##### Extracted entries

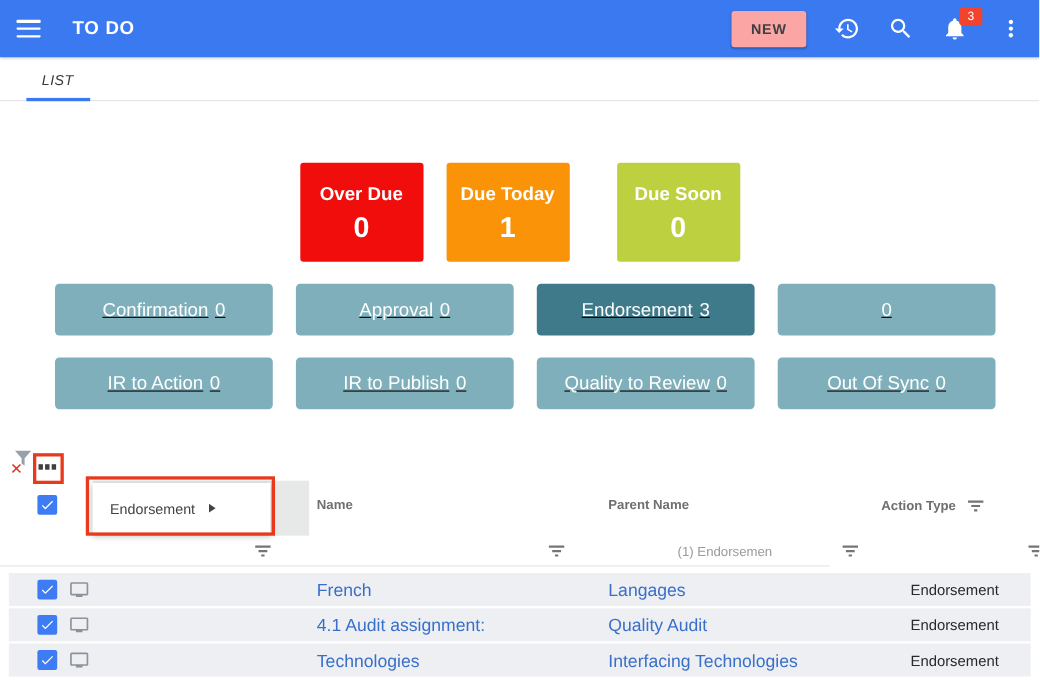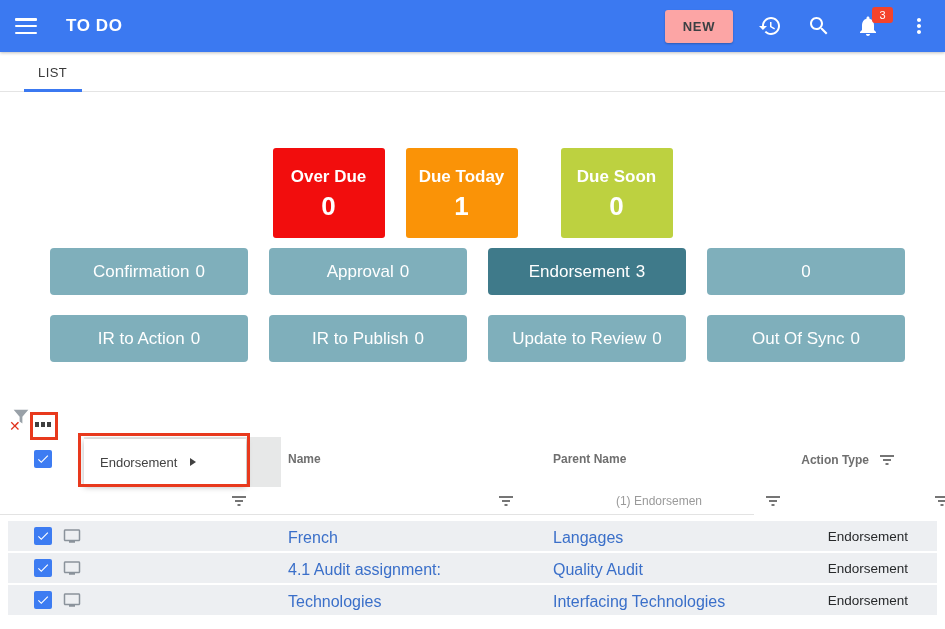--- a/index.html
+++ b/index.html
@@ -22,7 +22,7 @@
   .kebab{margin-left:27px;margin-right:6px;}
 
   
-  .tabbar{position:absolute;top:52px;left:0;width:945px;height:40px;background:#fff;border-bottom:1px solid #e4e4e4;}
+  .tabbar{position:absolute;top:52px;left:0;width:945px;height:40px;background:#fff;border-bottom:1px solid #e4e4e4;font-style:italic;}
   .tab-label{position:absolute;left:38px;top:13px;font-size:13px;color:#3a3a3a;letter-spacing:.4px;}
   .tab-underline{position:absolute;left:24px;bottom:-1px;width:58px;height:3px;background:var(--header-blue);}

##########

# [What this task involves]
How many lines in the records above contain the word "absolute"? Answer with the number alone.

# [Response for this exercise]
4